Podrecca Boris

Corresponding members VII. Department of Fine Arts
Podrecca Boris

Date of birth:

  • 1940

Place of birth:

  • Beograd

Emails:

Podrecca Boris

Corresponding members VII. Department of Fine Arts

Academic titles:

  • professor doctor of science

Membership in the Academy:

  • corresponding member – Department of Fine Arts (1/30/1997 – …)

Curriculum Vitae

Boris Podrecca, an Austrian architect of Slovenian-Croatian origin, was born on January 30, 1940 in Belgrade, finishing high school in Trieste in 1958. From 1960 to 1967 he studied architecture at the Faculty of Engineering and the Academy of Applied Arts in Vienna and graduated in 1968 in the class of Prof.

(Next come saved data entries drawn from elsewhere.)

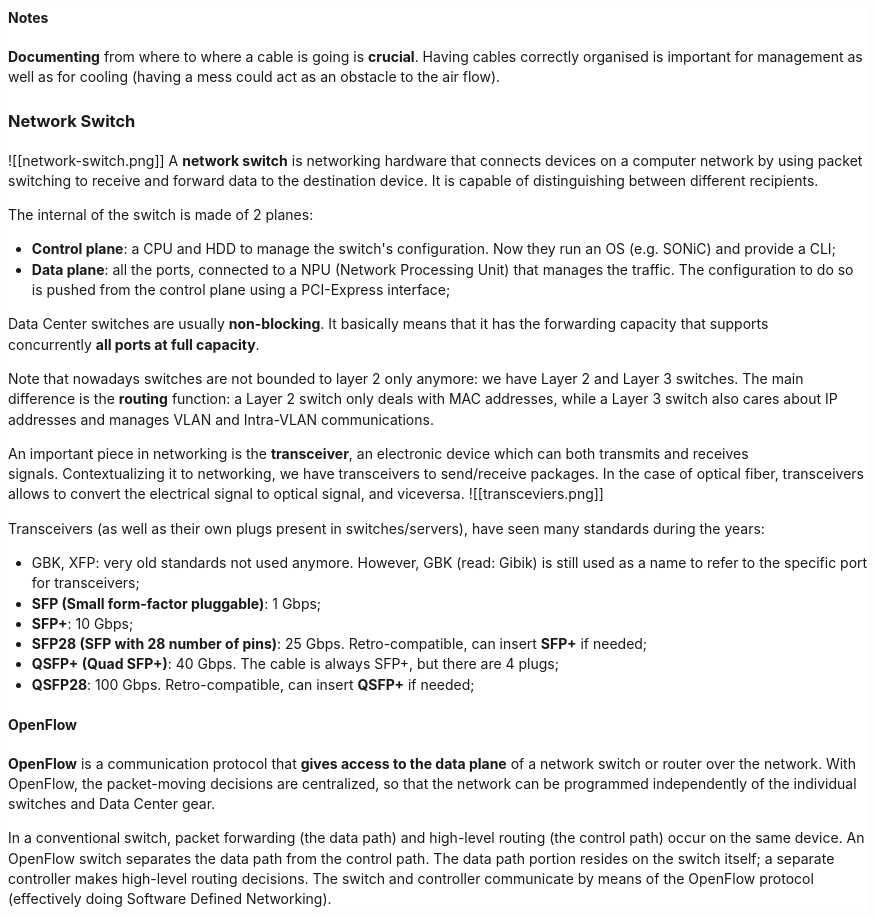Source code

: #### Notes
**Documenting** from where to where a cable is going is **crucial**. Having cables correctly organised is important for management as well as for cooling (having a mess could act as an obstacle to the air flow).

### Network Switch
![[network-switch.png]] 
A **network switch** is networking hardware that connects devices on a computer network by using packet switching to receive and forward data to the destination device. It is capable of distinguishing between different recipients.

The internal of the switch is made of 2 planes:
- **Control plane**: a CPU and HDD to manage the switch's configuration. Now they run an OS (e.g. SONiC) and provide a CLI;
- **Data plane**: all the ports, connected to a NPU (Network Processing Unit) that manages the traffic. The configuration to do so is pushed from the control plane using a PCI-Express interface;

Data Center switches are usually **non-blocking**. It basically means that it has the forwarding capacity that supports concurrently **all ports at full capacity**.

Note that nowadays switches are not bounded to layer 2 only anymore: we have Layer 2 and Layer 3 switches. The main difference is the **routing** function: a Layer 2 switch only deals with MAC addresses, while a Layer 3 switch also cares about IP addresses and manages VLAN and Intra-VLAN communications.

An important piece in networking is the **transceiver**, an electronic device which can both transmits and receives signals. Contextualizing it to networking, we have transceivers to send/receive packages. In the case of optical fiber, transceivers allows to convert the electrical signal to optical signal, and viceversa.
![[transceviers.png]]

Transceivers (as well as their own plugs present in switches/servers), have seen many standards during the years:
- GBK, XFP: very old standards not used anymore. However, GBK (read: Gibik) is still used as a name to refer to the specific port for transceivers;
- **SFP (Small form-factor pluggable)**: 1 Gbps;
- **SFP+**: 10 Gbps;
- **SFP28 (SFP with 28 number of pins)**: 25 Gbps. Retro-compatible, can insert **SFP+** if needed;
- **QSFP+ (Quad SFP+)**: 40 Gbps. The cable is always SFP+, but there are 4 plugs;
- **QSFP28**: 100 Gbps. Retro-compatible, can insert **QSFP+** if needed;

#### OpenFlow
**OpenFlow** is a communication protocol that **gives access to the data plane** of a network switch or router over the network. With OpenFlow, the packet-moving decisions are centralized, so that the network can be programmed independently of the individual switches and Data Center gear.

In a conventional switch, packet forwarding (the data path) and high-level routing (the control path) occur on the same device. An OpenFlow switch separates the data path from the control path. The data path portion resides on the switch itself; a separate controller makes high-level routing decisions. The switch and controller communicate by means of the OpenFlow protocol (effectively doing Software Defined Networking).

Roland Reiner. From 1982 to 1987 he was a visiting professor in Lausanne, Paris, Venice, Philadelphia, London, Harvard, Cambridge and Vienna, where he founded his own studio in 1976. Since 1988, he has been a full professor at the Faculty of Engineering at the University of Stuttgart. He has been head of the International Vienna Architectural Seminar since 1990. He is one of the founders of European postmodernism and deconstructivism. During the 1980s, he paid special attention to the conversion of existing buildings into spaces with new uses; The Institute of Neuropsychiatrics at Starhemberg Palace (1982) and the advertising agency in villa Vojcsik (1982 and 1986) in Vienna and the Štakorovec Castle in Croatia (1998) stand out. He designed villas (Schlamminger in Munich, 1986), business facilities (Kika shopping centre in Wiener Neustadt, 1984; Basler insurance company building in Vienna, 1990-93), school complex in Dirmhirngasse, Vienna (1991–95), Kapellenweg housing estate in Vienna (1993), Millennium Tower in Vienna (1999); From 1994 to 1987 he worked on urban solutions for  square in Salzburg  (1986–91), Meidlinger Hauptstrasse in Vienna (1994), hotel and congress center Mons in Ljubljana (2004) and tourist complex Punta Skala near Zadar (2005).

He was elected as a correspondent member of the Croatian Academy of Sciences and Arts in 1997.